Two companies sold bonds yesterday, the most offerings from borrowers in Asia outside Japan since Aug. 6, ahead of next week’s Federal Reserve meeting at which policy makers are expected to begin winding back record stimulus, data compiled by Bloomberg show. A gauge of regional bond risk is on track for its lowest close in almost a month, according to credit-default swap traders.

“It’s always been a busy September in past years, and I guess this year won’t differ,” said Raymond Chia, the Singapore-based deputy head of credit research for Asia fixed-income at Schroder Investment Management Ltd., which oversaw about $388 billion as of June 30. “Issuers are capitalizing on a window of opportunity as they are concerned with the interest-rate outlook and tapering.”

PTT Exploration & Production Pcl, the state-controlled Thai oil explorer, raised $500 million yesterday while China ZhengTong Auto Services Holdings Ltd., a luxury car dealer, sold $335 million of bonds, data compiled by Bloomberg show.

CDS Declines

The Markit iTraxx Asia index of 40 investment-grade borrowers outside Japan decreased 5 basis points to 135 as of 1:49 p.m. in Hong Kong, Australia & New Zealand Banking Group Ltd. prices show. The benchmark, which has fallen 18 basis points in the three trading days through yesterday, is set to close at its lowest level since Aug. 14, according to data provider CMA.

Yields on Asian dollar debt have climbed 109 basis points to 5.7 percent since May 31, according to JPMorgan Chase & Co. indexes, after Fed Chairman Ben S. Bernanke signaled that the central bank would consider paring stimulus if it saw signs of sustained growth. Monthly bond purchases will probably be reduced to $75 billion from the current $85 billion pace, according to the median estimate of 34 economists surveyed by Bloomberg News last week.

Indonesia may sell as much as $1.5 billion of dollar-denominated Islamic securities as soon as today, the person familiar with the matter said.

KDB, TMB

Korea Development Bank is meanwhile marketing a sale of 5.5-year bonds at about 155 basis points more than Treasuries, and Fukoku Mutual Life is considering pricing as much as $500 million of perpetual bonds in the high 6 percent area, according to people with knowledge of the offerings.

TMB Bank plans to meet fixed-income investors in Singapore, Hong Kong and London from Sept. 12 to discuss issuing in the U.S. currency, another person said.

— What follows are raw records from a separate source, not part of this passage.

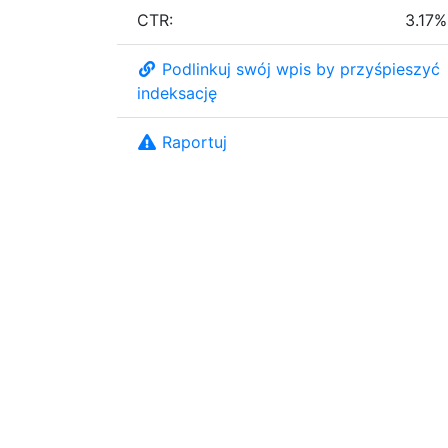
CTR:
3.17%
Podlinkuj swój wpis by przyśpieszyć
indeksację
Raportuj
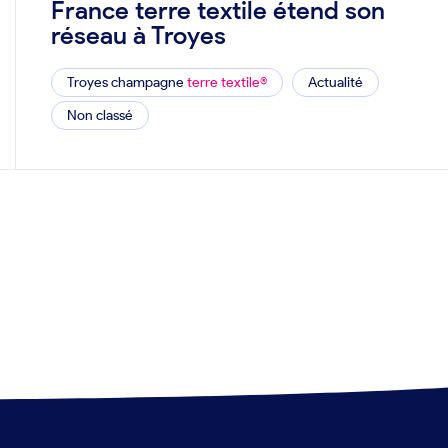
France terre textile étend son
réseau à Troyes
Troyes champagne
terre textile®
Actualité
Non classé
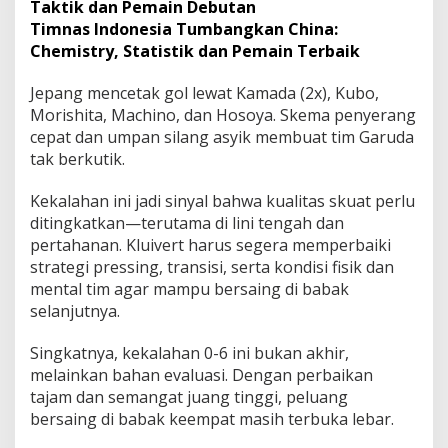
Taktik dan Pemain Debutan
Timnas Indonesia Tumbangkan China:
Chemistry, Statistik dan Pemain Terbaik
Jepang mencetak gol lewat Kamada (2x), Kubo,
Morishita, Machino, dan Hosoya. Skema penyerang
cepat dan umpan silang asyik membuat tim Garuda
tak berkutik.
Kekalahan ini jadi sinyal bahwa kualitas skuat perlu
ditingkatkan—terutama di lini tengah dan
pertahanan. Kluivert harus segera memperbaiki
strategi pressing, transisi, serta kondisi fisik dan
mental tim agar mampu bersaing di babak
selanjutnya.
Singkatnya, kekalahan 0-6 ini bukan akhir,
melainkan bahan evaluasi. Dengan perbaikan
tajam dan semangat juang tinggi, peluang
bersaing di babak keempat masih terbuka lebar.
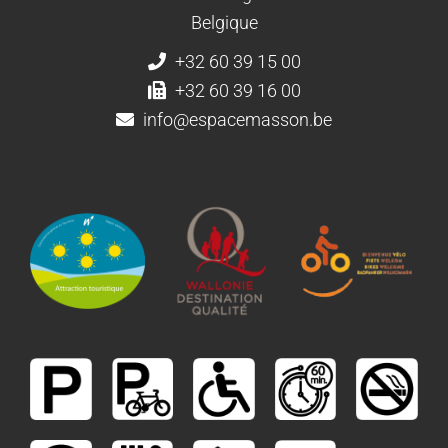
Belgique
+32 60 39 15 00
+32 60 39 16 00
info@espacemasson.be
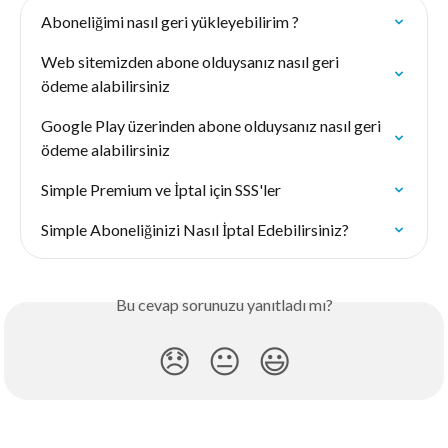
Aboneliğimi nasıl geri yükleyebilirim ?
Web sitemizden abone olduysanız nasıl geri 
ödeme alabilirsiniz
Google Play üzerinden abone olduysanız nasıl geri 
ödeme alabilirsiniz
Simple Premium ve İptal için SSS'ler
Simple Aboneliğinizi Nasıl İptal Edebilirsiniz?
Bu cevap sorunuzu yanıtladı mı?
😞
😐
😃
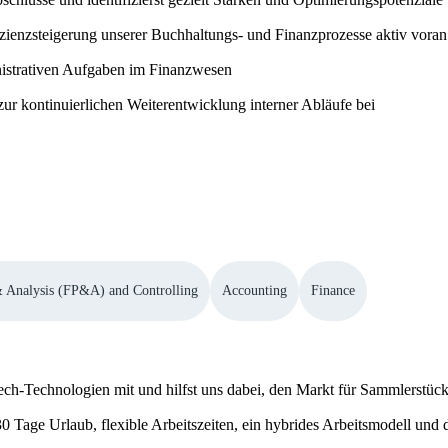
fizienzsteigerung unserer Buchhaltungs- und Finanzprozesse aktiv voran
nistrativen Aufgaben im Finanzwesen
 zur kontinuierlichen Weiterentwicklung interner Abläufe bei
& Analysis (FP&A) and Controlling
Accounting
Finance
ech-Technologien mit und hilfst uns dabei, den Markt für Sammlerstück
 Tage Urlaub, flexible Arbeitszeiten, ein hybrides Arbeitsmodell und d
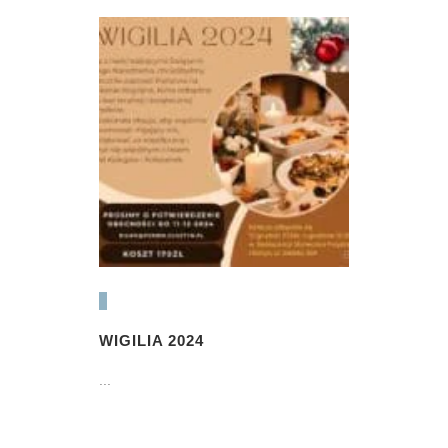
WIGILIA 2024
...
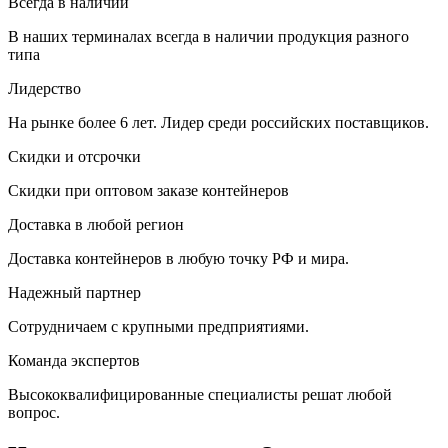
Всегда в наличии
В наших терминалах всегда в наличии продукция разного
типа
Лидерство
На рынке более 6 лет. Лидер среди российских поставщиков.
Скидки и отсрочки
Скидки при оптовом заказе контейнеров
Доставка в любой регион
Доставка контейнеров в любую точку РФ и мира.
Надежный партнер
Сотрудничаем с крупными предприятиями.
Команда экспертов
Высококвалифицированные специалисты решат любой
вопрос.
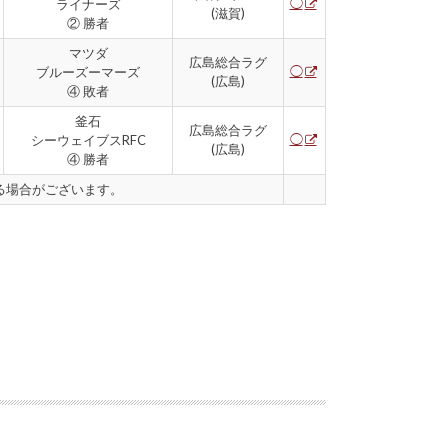
◯
ライナーズ
(滋賀)
② 勝者
マツダ
広島総合ラグ
◯
ブルーズーマーズ
(広島)
④ 敗者
釜石
広島総合ラグ
◯
シーウェイブスRFC
(広島)
④ 勝者
る場合がございます。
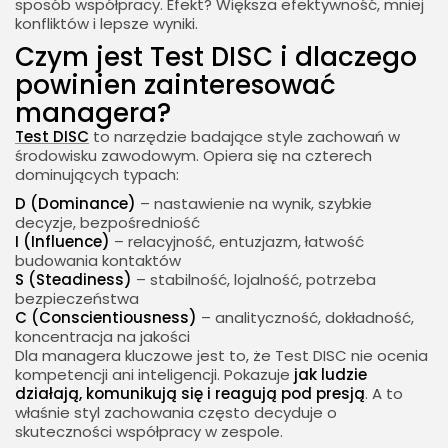
sposób współpracy. Efekt? Większa efektywność, mniej
konfliktów i lepsze wyniki.
Czym jest Test DISC i dlaczego
powinien zainteresować
managera?
Test DISC
to narzędzie badające style zachowań w
środowisku zawodowym. Opiera się na czterech
dominujących typach:
D (Dominance)
– nastawienie na wynik, szybkie
decyzje, bezpośredniość
I (Influence)
– relacyjność, entuzjazm, łatwość
budowania kontaktów
S (Steadiness)
– stabilność, lojalność, potrzeba
bezpieczeństwa
C (Conscientiousness)
– analityczność, dokładność,
koncentracja na jakości
Dla managera kluczowe jest to, że Test DISC nie ocenia
kompetencji ani inteligencji. Pokazuje
jak ludzie
działają, komunikują się i reagują pod presją
. A to
właśnie styl zachowania często decyduje o
skuteczności współpracy w zespole.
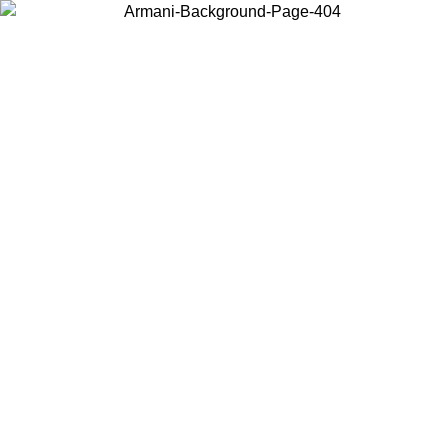
Choisissez le pays dans lequel vous vous trouvez pour voir le contenu
local et acheter en ligne.
Pays/Région
Continuer
United States
Connectez-vous à votre compte pour bénéficier de la livraison gratuite à part
de 200CAD d'achats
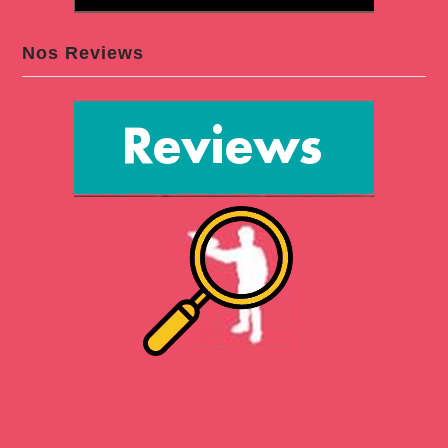
Nos Reviews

The Markit iTraxx Australia index retreated 1 basis point to 112 basis points as of 3:49 p.m. in Sydney, according to National Australia Bank Ltd. The gauge is on course for its lowest close since May 30, according to CMA, which is owned by McGraw-Hill Cos. and compiles prices quoted by dealers in the private market.

The Markit iTraxx Japan index slid 2 basis points to 86 as of 2:50 p.m. in Tokyo, Deutsche Bank AG prices show. The measure last closed lower on May 24, according to CMA.

Credit-default swap indexes are benchmarks for insuring bonds against default and traders use them to speculate on credit quality. A drop signals improving perceptions of creditworthiness, while an increase suggests the opposite.

The swap contracts pay the buyer face value in exchange for the underlying securities if a borrower fails to meet its debt agreements.